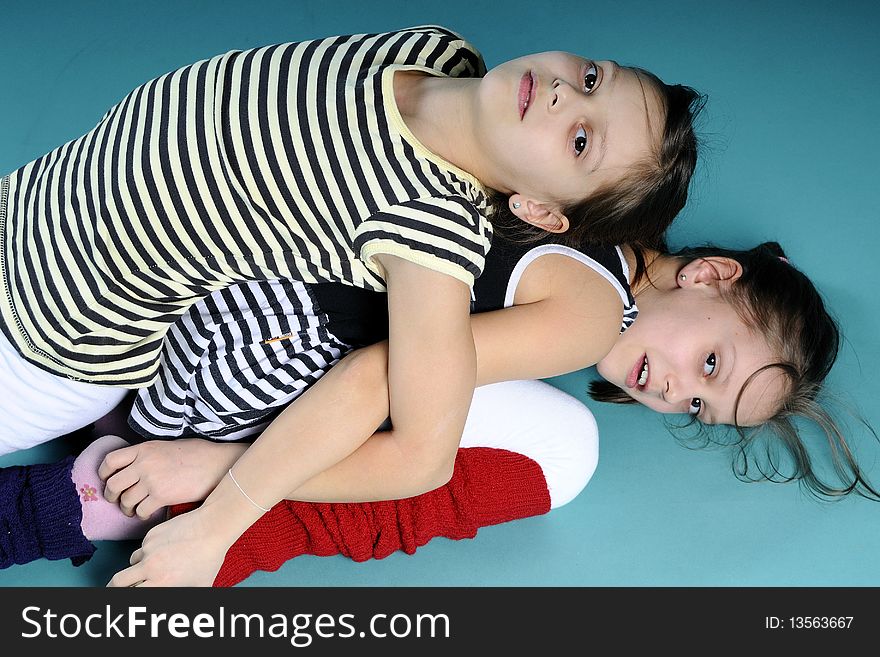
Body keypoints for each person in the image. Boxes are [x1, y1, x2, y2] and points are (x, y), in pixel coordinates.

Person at [0, 25, 702, 497]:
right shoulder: (439, 48)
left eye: (581, 141)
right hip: (22, 205)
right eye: (588, 78)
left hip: (50, 334)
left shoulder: (433, 236)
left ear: (540, 212)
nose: (561, 94)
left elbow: (422, 458)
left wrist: (225, 490)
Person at [4, 235, 875, 584]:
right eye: (710, 362)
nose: (671, 391)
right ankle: (119, 502)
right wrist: (218, 500)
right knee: (564, 450)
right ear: (712, 271)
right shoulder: (585, 302)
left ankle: (108, 497)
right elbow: (376, 380)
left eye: (696, 404)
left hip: (194, 352)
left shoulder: (585, 269)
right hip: (211, 316)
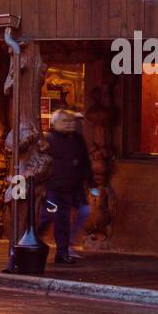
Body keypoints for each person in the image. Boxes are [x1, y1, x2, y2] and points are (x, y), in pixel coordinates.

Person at [39, 108, 92, 265]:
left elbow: (84, 162)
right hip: (52, 188)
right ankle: (33, 238)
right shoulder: (48, 140)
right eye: (65, 121)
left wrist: (90, 182)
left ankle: (62, 253)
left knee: (63, 221)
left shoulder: (77, 140)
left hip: (68, 188)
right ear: (55, 123)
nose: (69, 124)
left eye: (71, 121)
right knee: (48, 216)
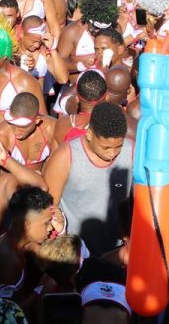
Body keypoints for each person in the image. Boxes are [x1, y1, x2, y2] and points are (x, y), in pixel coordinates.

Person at [43, 102, 133, 256]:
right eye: (105, 147)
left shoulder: (132, 151)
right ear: (89, 134)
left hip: (116, 251)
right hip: (76, 253)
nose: (112, 154)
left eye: (118, 146)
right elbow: (49, 208)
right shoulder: (65, 157)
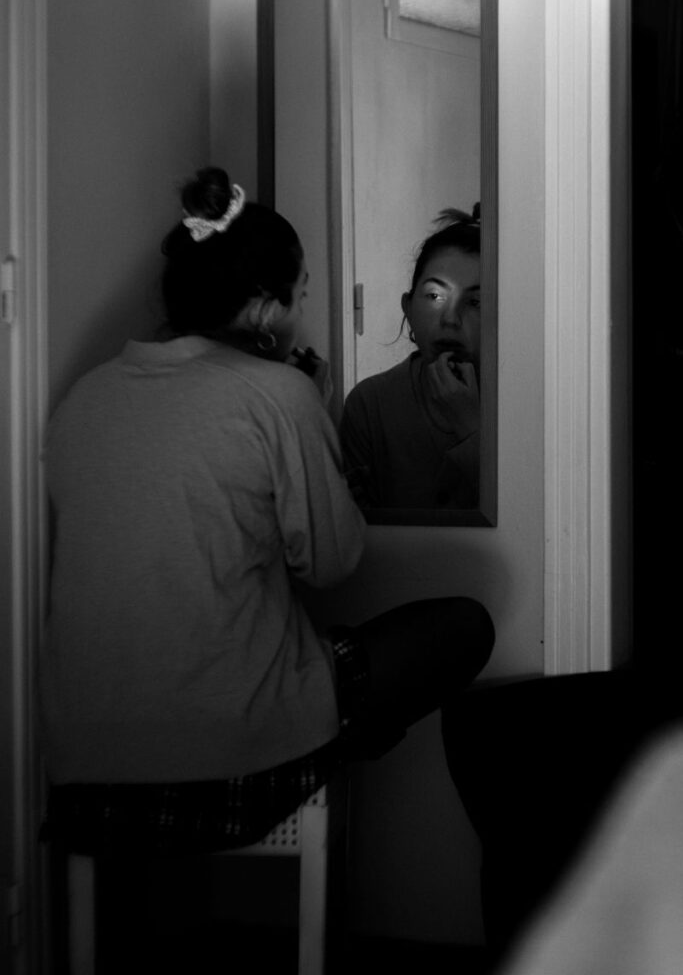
•••••
| Task description |
Write the entries above out again exactly, but not the pictures.

| Answer for the task |
Body keypoints for each person in the image. Boxes are [x1, y1, x2, y2] and points are (x, y), in pixel coordinates.

Person at [0, 25, 702, 497]:
right shoulder: (439, 48)
left eye: (581, 141)
right hip: (22, 205)
right eye: (588, 78)
left hip: (50, 334)
left shoulder: (433, 236)
left ear: (540, 212)
nose: (561, 94)
left elbow: (422, 458)
left wrist: (225, 490)
Person at [4, 235, 875, 584]:
right eye: (710, 362)
nose: (671, 391)
right ankle: (119, 502)
right wrist: (218, 500)
right knee: (564, 450)
right ear: (712, 271)
right shoulder: (585, 302)
left ankle: (108, 497)
right elbow: (376, 380)
left eye: (696, 404)
left hip: (194, 352)
left shoulder: (585, 269)
right hip: (211, 316)
Body keypoints for each person in the image. Boxes are [x1, y1, x2, y2] and points are (x, y), in pixel coordinates.

Person at [39, 108, 92, 265]:
left elbow: (84, 162)
right hip: (52, 188)
right ankle: (33, 238)
right shoulder: (48, 140)
right eye: (65, 121)
left wrist: (90, 182)
left ankle: (62, 253)
left knee: (63, 221)
left shoulder: (77, 140)
left hip: (68, 188)
right ear: (55, 123)
nose: (69, 124)
left eye: (71, 121)
right knee: (48, 216)
Body keypoints for each person in the image. Boxes are [x1, y1, x2, y2] and points are (x, y), in pixel coordinates.

Person at [43, 102, 133, 256]:
right eye: (105, 147)
left shoulder: (132, 151)
right ear: (89, 134)
left hip: (116, 251)
right hip: (76, 253)
nose: (112, 154)
left eye: (118, 146)
right elbow: (49, 208)
right shoulder: (65, 157)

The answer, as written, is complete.